Posted on Categories Discover Magazine
Bacteria are – like nearly every other life form – social beings, responding to their neighbors and surroundings in intricate ways. Modifying metabolism based on nearby organisms allows single celled creatures to have outsized impact, by making extensive biofilms or swarming to degrade a new food source, for example.
And now, synthetic biologists are working to harness this community-based behavior to fight cancer. Tal Danino, the Director of the Synthetic Biological Systems Laboratory at Columbia University, has been tuning microbial oscillators for years, and the effort is paying off. He presented his lab’s latest work at the Being Material symposium last weekend, hosted by MIT’s Center for Art, Science, and Technology.
“With synthetic biology, we come up with different arrangements of genes to create new biotechnological behaviors,” Danino explained. In one engineered organism, his team created a positive feedback loop in which one gene – luxI – made a molecule – ahl – which in turn up-regulated luxI. But if ahl reached a critical density, it would stimulate synthesis of another gene product – aiiA – which consumed ahl and set the circuit back to square one. When aiiA production was linked to a fluorescent protein, growing colonies of bacteria pulsated with waves of fluorescence every 60 to 90 minutes, revealing a stunning display of density-dependent metabolism.
This proof of concept was a nice light show, but Danino understood the technique’s real potential – the ability to “use bacteria inside your body and reprogram them to sense a particular disease, compute something, and respond.”

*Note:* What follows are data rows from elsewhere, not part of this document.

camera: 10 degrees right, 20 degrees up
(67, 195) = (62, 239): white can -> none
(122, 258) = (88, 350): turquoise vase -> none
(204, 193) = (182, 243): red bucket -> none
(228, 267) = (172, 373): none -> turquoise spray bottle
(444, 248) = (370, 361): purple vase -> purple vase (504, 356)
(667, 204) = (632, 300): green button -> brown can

Danino and Omar Din, a graduate student at the University of California, San Diego, led a study to deploy density-dependent metabolism against mouse tumors. In this variant, high densities of ahl generated haemolysin E – an anti-tumor toxin – and also stimluated a suicidal gene E that caused cell lysis. This perverse programming created a Salmonella strain that could home in on the anoxic core of tumors, grow to high density, and release a highly localized dose of anti-tumor drug. Hardy survivors seeded subsequent rounds of growth and drug delivery, and when tumors were defeated, the Salmonella lost its preferred habitat, minimizing off-target effects. All told, the treatment extended the lifetime of cancer-stricken mice by a factor of two.
The team’s initial experiments worked well, but there are some imposing obstacles to wider use. “One of the biggest things we fight against,” explained Danino, “is [the bacteria’s] ability to evolve.” This is a common challenge for synthetically designed microbes – if the engineered process doesn’t aid survival and propagation, the organism will do everything in its power to ditch the genes weighing it down. In the case of density-dependent mass suicide, there are obvious reasons evolving cells would want to go in a different strategic direction.

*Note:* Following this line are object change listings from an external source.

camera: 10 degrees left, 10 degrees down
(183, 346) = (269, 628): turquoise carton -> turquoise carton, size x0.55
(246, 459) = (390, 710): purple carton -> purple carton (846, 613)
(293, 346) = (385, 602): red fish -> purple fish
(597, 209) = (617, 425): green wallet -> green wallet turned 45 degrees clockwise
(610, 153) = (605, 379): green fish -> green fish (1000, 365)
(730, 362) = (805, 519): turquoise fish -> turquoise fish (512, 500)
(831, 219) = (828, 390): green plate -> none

And while the engineered Salmonella is a good place to start, Danino is eager to “design ecosystems of bacteria rather than a single cell at a time.” The complexity of interacting genes, circuits, and signalling molecules will increase dramatically, but communities are generally more stable, bolstered by mutual dependencies and a broader complement of diverse metabolisms.
This research is still in its infancy, of course, but such fine-tuned microbial mixtures – condensed into a small pill – could one day find their way to a drug store near you.